Figure 6. Analysis of Mice with Liver-selective Deletion of LAP1

(A) Photos of a littermate control (Tor1aip1^f/f) and L-CKO (Albcre^+/−;Tor1aip1^f/f) mouse at 16 weeks of age. (B) Body mass of male L-CKO and control (Tor1aip1^f/f) mice versus age. Values are means ± SEM; differences between genotypes were not significant. (C) Photos of livers from a littermate control (Tor1aip1^f/f) and an L-CKO mouse at 16 weeks of age. (D) Liver to body mass ratio of Tor1aip1^f/f control (n = 6) and L-CKO (n = 10) mice at 16 weeks of age. Values are means ± SEM; NS = not statistically significant. (E) Serum aspartate aminotransferase (AST) and alanine aminotransferase (ALT) activities and albumin and bilirubin concentrations in Tor1aip1^f/f control littermates (n = 9) and L-CKO (n = 9) mice at 16 weeks of age and normal reference ranges for these parameters in the Comparative Pathology Laboratory at Columbia University Medical Center. Values are means ± SEM. (F) Representative hematoxylin and eosin-stained sections of liver from Tor1aip1^f/f control mice and L-CKO mice at 16 weeks of age; Bar: 50 μm. (G) Bar graph shows mean ± SEM of nuclear area per hepatocyte for Tor1aip1^f/f control mice and L-CKO mice at 16 weeks of age; n = 100, **P < 0.005. (H) Kaplan-Meier survival curves for male Tor1aip1^f/f control and male L-CKO mice. Mice were monitored up to 690 days of age; one mouse per each group died at ages greater than 400 days. (I) Immunoblots of protein extracts of skeletal muscle (Sk. Muscle) and liver from 6-week old wild type C57/B6 mice. Blots were probed with antibodies against emerin and LAP1. Ponceau S-stained nitrocellulose sheet shows similar amounts of protein loading (20 μg of protein/lane) for each sample. Migrations of molecular mass standards in KDa are indicated at the left. Signal intensity was measured and averaged for emerin and LAP1 bands (bottom panel). Values are means ± SEM. ** P < 0.005. (J) Immunoblots of protein extracts of human skeletal muscle (Sk. Muscle) and liver. Blots were probed with antibodies against emerin and LAP1. Ponceau S-stained nitrocellulose sheet shows similar amounts of protein loading (20 μg of protein/ lane) for each sample. Migrations of molecular mass standards in KDa are indicated at the left. Signal intensity was measured and averaged for emerin and LAP1 bands (bottom panel). Values are means ± SEM. *** P < 0.0001. See also Figure S4.
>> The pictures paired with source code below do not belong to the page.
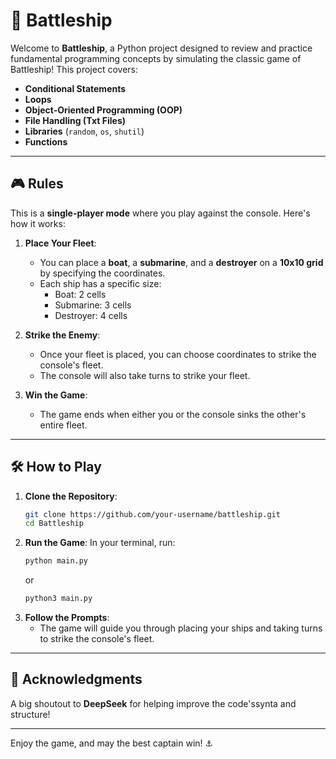 # 🚢 Battleship

Welcome to **Battleship**, a Python project designed to review and practice fundamental programming concepts by simulating the classic game of Battleship! This project covers:

- **Conditional Statements**
- **Loops**
- **Object-Oriented Programming (OOP)**
- **File Handling (Txt Files)**
- **Libraries** (`random`, `os`, `shutil`)
- **Functions**

---

## 🎮 Rules

This is a **single-player mode** where you play against the console. Here's how it works:

1. **Place Your Fleet**:
   - You can place a **boat**, a **submarine**, and a **destroyer** on a **10x10 grid** by specifying the coordinates.
   - Each ship has a specific size:
     - Boat: 2 cells
     - Submarine: 3 cells
     - Destroyer: 4 cells

2. **Strike the Enemy**:
   - Once your fleet is placed, you can choose coordinates to strike the console's fleet.
   - The console will also take turns to strike your fleet.

3. **Win the Game**:
   - The game ends when either you or the console sinks the other's entire fleet.

---

## 🛠️ How to Play

1. **Clone the Repository**:
   ```bash
   git clone https://github.com/your-username/battleship.git
   cd Battleship
   ```
2. **Run the Game**:
   In your terminal, run:
   ```bash
   python main.py
   ```
    or
    ```bash
   python3 main.py
    ```
3. **Follow the Prompts**:
     - The game will guide you through placing your ships and taking turns to strike the console's fleet.

---

## 🙏 Acknowledgments

A big shoutout to **DeepSeek** for helping improve the code'ssynta and structure!

---
Enjoy the game, and may the best captain win! ⚓
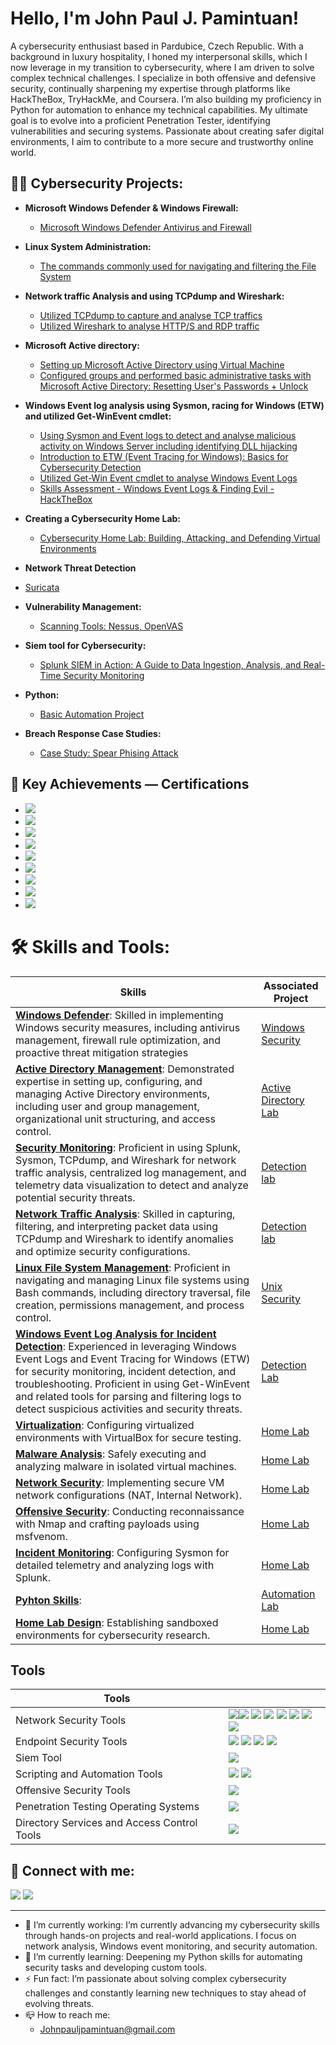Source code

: <h1>Hello, I'm John Paul J. Pamintuan!</h1>
A cybersecurity enthusiast based in Pardubice, Czech Republic. With a background in luxury hospitality, I honed my interpersonal skills, which I now leverage in my transition to cybersecurity, where I am driven to solve complex technical challenges. I specialize in both offensive and defensive security, continually sharpening my expertise through platforms like HackTheBox, TryHackMe, and Coursera. I’m also building my proficiency in Python for automation to enhance my technical capabilities. My ultimate goal is to evolve into a proficient Penetration Tester, identifying vulnerabilities and securing systems. Passionate about creating safer digital environments, I aim to contribute to a more secure and trustworthy online world.
<h2>👨‍💻 Cybersecurity Projects:</h2>

- <b>Microsoft Windows Defender & Windows Firewall:</b>
  - [Microsoft Windows Defender Antivirus and Firewall](https://github.com/JohnSpace2/Microsoft-Windows-Defender-Windows-Firewall/blob/main/README.md)
- <b>Linux System Administration:</b>
  - [The commands commonly used for navigating and filtering the File System](https://github.com/JohnSpace2/Navigate-and-manage-the-file-system-using-Linux-commands-via-the-Bash-shell/blob/main/README.md) 
- <b>Network traffic Analysis and using TCPdump and Wireshark:</b>
  - [Utilized TCPdump to capture and analyse TCP traffics](https://github.com/JohnPaulPamintuan/TCPdump/blob/main/README.md)
  - [Utilized Wireshark to analyse HTTP/S and RDP traffic](https://github.com/JohnPaulPamintuan/Wireshark/blob/main/README.md)
- <b>Microsoft Active directory:</b>
  - [Setting up Microsoft Active Directory using Virtual Machine](https://github.com/JohnPaulPamintuan/Setting-up-Active-directory)
  - [Configured groups and performed basic administrative tasks with Microsoft Active Directory: Resetting User's Passwords + Unlock](https://github.com/JohnPaulPamintuan/Active-Directory/blob/main/README.md)
- <b>Windows Event log analysis using Sysmon, racing for Windows (ETW) and utilized Get-WinEvent cmdlet:</b>
  - [Using Sysmon and Event logs to detect and analyse malicious activity on Windows Server
including identifying DLL hijacking](https://github.com/JohnPaulPamintuan/Windows-Event-log-analysis/blob/main/README.md)
   - [Introduction to ETW (Event Tracing for Windows): Basics for Cybersecurity Detection](https://github.com/JohnPaulPamintuan/ETW/blob/main/README.md)
   - [Utilized Get-Win Event cmdlet to analyse Windows Event Logs](https://github.com/JohnPaulPamintuan/Get-WinEvent-/blob/main/README.md)
   - [Skills Assessment - Windows Event Logs & Finding Evil - HackTheBox](https://github.com/JohnPaulPamintuan/Skills-Assessment---Windows-Event-Logs-Finding-Evil---HackTheBox./blob/main/README.md)

- <b>Creating a Cybersecurity Home Lab:</b>
  - [Cybersecurity Home Lab: Building, Attacking, and Defending Virtual Environments](https://github.com/JohnPaulPamintuan/Creating-a-basic-home-lab-)
- <b>Network Threat Detection</b>
 - [Suricata](https://github.com/JohnPaulPamintuan/Suricata)
- <b>Vulnerability Management:</b>
  - [Scanning Tools: Nessus, OpenVAS](https://github.com/JohnPaulPamintuan/Scanning-Tools-Nessus-OpenVAS)
- <b>Siem tool for Cybersecurity:</b>
  - [Splunk SIEM in Action: A Guide to Data Ingestion, Analysis, and Real-Time Security Monitoring](https://github.com/JohnPaulPamintuan/SIEM-Tool---SPLUNK)
- <b>Python:</b>
  - [Basic Automation Project](https://github.com/JohnPaulPamintuan/python)
- <b>Breach Response Case Studies:</b>
  - [Case Study: Spear Phising Attack](https://coursera-assessments.s3.amazonaws.com/assessments/1720428014790/2123721c-6fdb-4ede-a0c0-1bec21cd781d/Pros%20and%20cons%20-%20Sheet1.pdf)
 
    
<h2>🏅 Key Achievements — Certifications </h2>

- [<img src="https://img.shields.io/badge/-Google%20Cybersecurity-4285F4?&style=for-the-badge&logo=Google&logoColor=white" />](https://github.com/JohnPaulPamintuan/Google-Cybersecurity/blob/main/README.md)
- [<img src="https://img.shields.io/badge/-Google%20Cloud%20Cybersecurity-4285F4?&style=for-the-badge&logo=GoogleCloud&logoColor=white" />](https://github.com/JohnPaulPamintuan/Google-Cloud/blob/main/README.md)
- <img src="https://img.shields.io/badge/-Security%2B-FF0000?&style=for-the-badge&logo=CompTIA&logoColor=white" />
- <img src="https://img.shields.io/badge/-IBM%27s%20Security%20Analyst%20Fundamentals-FFB300?&style=for-the-badge&logo=IBM&logoColor=white" />
- <img src="https://img.shields.io/badge/-Palo%20Alto%20Networks-EB5424?&style=for-the-badge&logo=PaloAltoNetworks&logoColor=white" />
- <img src="https://img.shields.io/badge/-ISC2%3A%20Certified%20in%20Cybersecurity-9B59B6?&style=for-the-badge&logo=ISC2&logoColor=white" />
- <img src="https://img.shields.io/badge/-Cisco%3A%20SOC%20Certification-005073?&style=for-the-badge&logo=Cisco&logoColor=white" />
- <img src="https://img.shields.io/badge/-Splunk%3A%20Search%20Expert%20Specialization-0096D6?style=for-the-badge&logo=Splunk&logoColor=white" />
- <img src="https://img.shields.io/badge/-InfoSec%20Python%20Certification-3776AB?style=for-the-badge&logo=python&logoColor=white">



<h1> 🛠️ Skills and Tools:</h1>

| Skills                                         | Associated Project         |
|-----------------------------------------------|----------------------------|
| <b><ins>Windows Defender</b></ins>: Skilled in implementing Windows security measures, including antivirus management, firewall rule optimization, and proactive threat mitigation strategies          | <a href="https://github.com/JohnPaulPamintuan/Microsoft-Windows-Defender-Windows-Firewall/blob/main/README.md">Windows Security</a>|
| <b><ins>Active Directory Management</b></ins>: Demonstrated expertise in setting up, configuring, and managing Active Directory environments, including user and group management, organizational unit structuring, and access control. | <a href="https://github.com/JohnPaulPamintuan/Active-Directory/blob/main/README.md">Active Directory Lab</a>|
| <b><ins>Security Monitoring</b></ins>: Proficient in using Splunk, Sysmon, TCPdump, and Wireshark for network traffic analysis, centralized log management, and telemetry data visualization to detect and analyze potential security threats.         | <a href="https://github.com/JohnPaulPamintuan/TCPdump/blob/main/README.md">Detection lab</a>|
|  <b><ins>Network Traffic Analysis</b></ins>: Skilled in capturing, filtering, and interpreting packet data using TCPdump and Wireshark to identify anomalies and optimize security configurations.      | <a href="https://github.com/JohnPaulPamintuan/Wireshark/blob/main/README.md">Detection lab<a>|
| <b><ins>Linux File System Management</b></ins>: Proficient in navigating and managing Linux file systems using Bash commands, including directory traversal, file creation, permissions management, and process control.                  | <a href="https://github.com/JohnPaulPamintuan/Navigate-and-manage-the-file-system-using-Linux-commands-via-the-Bash-shell/blob/main/README.md">Unix Security</a>|
| <b><ins>Windows Event Log Analysis for Incident Detection</b></ins>: Experienced in leveraging Windows Event Logs and Event Tracing for Windows (ETW) for security monitoring, incident detection, and troubleshooting. Proficient in using Get-WinEvent and related tools for parsing and filtering logs to detect suspicious activities and security threats. | <a href="https://github.com/JohnPaulPamintuan/Skills-Assessment---Windows-Event-Logs-Finding-Evil---HackTheBox./blob/main/README.md">Detection Lab</a>|
| <b><ins>Virtualization</b></ins>: Configuring virtualized environments with VirtualBox for secure testing. | <a href="https://github.com/JohnPaulPamintuan/Creating-a-basic-home-lab-">Home Lab</a>|
| <b><ins>Malware Analysis</b></ins>: Safely executing and analyzing malware in isolated virtual machines. | <a href="https://github.com/JohnPaulPamintuan/Creating-a-basic-home-lab-">Home Lab</a>|
| <b><ins>Network Security</b></ins>: Implementing secure VM network configurations (NAT, Internal Network). | <a href="https://github.com/JohnPaulPamintuan/Creating-a-basic-home-lab-">Home Lab</a>|
| <b><ins>Offensive Security</b></ins>: Conducting reconnaissance with Nmap and crafting payloads using msfvenom. | <a href="https://github.com/JohnPaulPamintuan/Creating-a-basic-home-lab-">Home Lab</a>|
| <b><ins>Incident Monitoring</b></ins>: Configuring Sysmon for detailed telemetry and analyzing logs with Splunk. | <a href="https://github.com/JohnPaulPamintuan/Creating-a-basic-home-lab-">Home Lab</a>|
| <b><ins>Pyhton Skills</b></ins>: | <a href="https://google.com"> Automation Lab</a>|
| <b><ins>Home Lab Design</b></ins>: Establishing sandboxed environments for cybersecurity research. | <a href="https://github.com/JohnPaulPamintuan/Creating-a-basic-home-lab-">Home Lab</a>|

## Tools 

| Tools |                                        |          
|------------------|----------------------------|
| Network Security Tools| <img src="https://img.shields.io/badge/-TCPdump-0052A3?&style=for-the-badge&logoColor=white"/><img src="https://img.shields.io/badge/-Wireshark-1679A7?&style=for-the-badge&logo=Wireshark&logoColor=white"/> <img src="https://img.shields.io/badge/-Nmap-4682B4?&style=for-the-badge&logoColor=white"/> <img src="https://img.shields.io/badge/-VirtualBox-183A61?&style=for-the-badge&logo=VirtualBox&logoColor=white"/> <img src="https://img.shields.io/badge/-VMware-607078?&style=for-the-badge&logo=VMware&logoColor=white"/> <img src="https://img.shields.io/badge/-NAT-0E7A0D?&style=for-the-badge&logoColor=white"/> <img src="https://img.shields.io/badge/-Internal%20Network-1D9BF0?&style=for-the-badge&logoColor=white"/> <img src="https://img.shields.io/badge/-Host--Only%20Network-F39C12?&style=for-the-badge&logoColor=white"/> |
| Endpoint Security Tools | <img src="https://img.shields.io/badge/-Microsoft%20Defender-0078D4?&style=for-the-badge&logo=Microsoft&logoColor=white"/> <img src="https://img.shields.io/badge/-Sysmon-4B0082?&style=for-the-badge&logo=WindowsTerminal&logoColor=white"/> <img src="https://img.shields.io/badge/-Get--WinEvent-0078D7?&style=for-the-badge&logo=PowerShell&logoColor=white"/> <img src="https://img.shields.io/badge/-Event%20Viewer-005A9E?&style=for-the-badge&logo=Windows&logoColor=white"/>|
| Siem Tool        | <img src="https://img.shields.io/badge/-Splunk-000000?&style=for-the-badge&logo=Splunk&logoColor=white"/>|
| Scripting and Automation Tools      |<img src="https://img.shields.io/badge/-PowerShell-2E2E2E?&style=for-the-badge&logo=PowerShell&logoColor=white"/> <img src="https://img.shields.io/badge/-Python-3776AB?&style=for-the-badge&logo=Python&logoColor=white"/> |
| Offensive Security Tools  | <img src="https://img.shields.io/badge/-Metasploit-004C37?&style=for-the-badge&logo=Metasploit&logoColor=white"/>|
| Penetration Testing Operating Systems | <img src="https://img.shields.io/badge/-Kali%20Linux-557C94?&style=for-the-badge&logo=Kali&logoColor=white"/>|
| Directory Services and Access Control Tools | <img src="https://img.shields.io/badge/-Active%20Directory%20Users%20and%20Computers-0078D4?&style=for-the-badge&logo=Windows&logoColor=white"/>|

<h2> 🤳 Connect with me:</h2>

 [<img src="https://img.shields.io/badge/-LinkedIn-0077B5?&style=for-the-badge&logo=LinkedIn&logoColor=white"/>](https://linkedin.com/in/johnpaulpamintuan)
[<img src="https://img.shields.io/badge/-Website-000000?&style=for-the-badge&logo=webflow&logoColor=white">](https://johnpaulpamintuan.netlify.app/)


-------------------------------------------------
- 🔭 I’m currently working: I’m currently advancing my cybersecurity skills through hands-on projects and real-world applications. I focus on network analysis, Windows event monitoring, and security automation.
- 🌱 I’m currently learning: Deepening my Python skills for automating security tasks and developing custom tools.
- ⚡ Fun fact: I’m passionate about solving complex cybersecurity challenges and constantly learning new techniques to stay ahead of evolving threats.
- 📪 How to reach me:
  - Johnpauljpamintuan@gmail.com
Figure 7. Shortened Lifespan and More Severe Myopathy in Mice with Combined Striated Muscle-selective LAP1 and Emerin Depletion

(A) Kaplan-Meier survival curves for male M-CKO, M-CKO;Emd^−/y and Tor1aip1^f/f;Emd^−/y (Control;Emd^−/y) mice. Log-rank test was used to compare survival curves. The difference between M-CKO and M-CKO;Emd^−/y mice was statistically significant (P<0.0001). (B) Representative hematoxylin and eosin-stained transverse and longitudinal sections of quadriceps from male M-CKO and M-CKO;Emd^−/y mice. Bar: 50 μm (C) Myopathy severity scores of histopathological examinations for skeletal muscle from male M-CKO and M-CKO;Emd^−/y mice. Individual scores for samples from 7 male M-CKO and 7 M-CKO;Emd^−/y mice and mean ± SEM score given by two independent, blinded neuromuscular pathologists are shown. P-values for severity score differences between M-CKO and M-CKO;Emd^−/y mice of each pathologist are shown. (D) Hematoxylin and eosin-stained cross and longitudinal sections of quadriceps muscle from Control;Emd null (Tor1aip1^f/f;Emd null) and M-CKO het;Emd null (Mck cre^+/−;Tor1aip1^f/f;Emd null) mice at their 10 weeks of ages. Muscle sections from n=8 mice per each group were blindly examined by a pathologist. The sections from Control;Emd null group showed no pathology, while the sections from two out of eight M-CKO het;Emd null mice displayed occasional degenerative/necrotic fibers as indicated by arrowheads. (E) Serum creatine phosphokinase (CPK) activities in Control;Emd null (n=12) and M-CKO het;Emd null mice (n=15) at their 8–11 weeks of ages. The upper limit cut-off of the assay is 1,200 U/L. Values for each individual Control;Emd null (circles) and M-CKO het;Emd null (triangles) mouse are given and the horizontal bars are the mean values; *P <0.05.